What's it made you think about in terms of um you know, as you think about maybe becoming a mother one day? What will you keep? Will you be hoarding all the cards and all the scans, photos, and I mean, that's such a great question. And it's so funny because I think we think as adults that we're not going to mimic the patterns or behaviors of our parents.
And then the older we get, we think, oh my goodness, I'm so much like my mom.

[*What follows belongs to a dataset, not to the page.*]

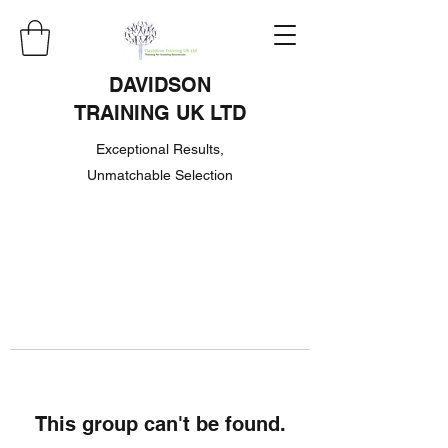
DAVIDSON
TRAINING UK LTD
Exceptional Results,
Unmatchable Selection
This group can't be found.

And I I hear my voice sometimes, you know, back on a on a voice or a video and I I have to do a double take because I think it's my mom's voice. I heard myself saying a phrase the other day, she's the cat's mother. [laughter] That's something my mom would say.
Stupid thing to say. My mom used to say it. My son had called his sister she.
She got a chocolate biscuit. She's the cat's mother.
And everyone in the family was like, "What?" But, those the it's deep there in your sort of sense memory, isn't it?
Yeah, it is.
Um you Yeah, you embody them in a lot of ways. You don't realize how much of a sponge you are until bits of your life show it. And I think the main thing that they showed me is that we think language has evolved so much over time.
>> [snorts] >> And the language of heartbreak has not.
There were lines from my dad to my mom that my ex had written to me that was a bated and I hear I was going, >> [gasps] >> you know, and it's that whole, I hope we can be friends again.
Um you know The cliches. The cliches and they repeat time after time and I think it just made me so in awe of my mom for being a single mom at that time in the '80s and the '90s for being so dogged in her ambition and her her dedication to her career and also struggling with mental health throughout that period, you know, she has um bipolar disorder and I just look at her and I think she's the most resilient, most extraordinary person I have ever met. The fact she's my mom is just unbelievable to even me sometimes and I guess if I can just be one bit like her, I would be so lucky.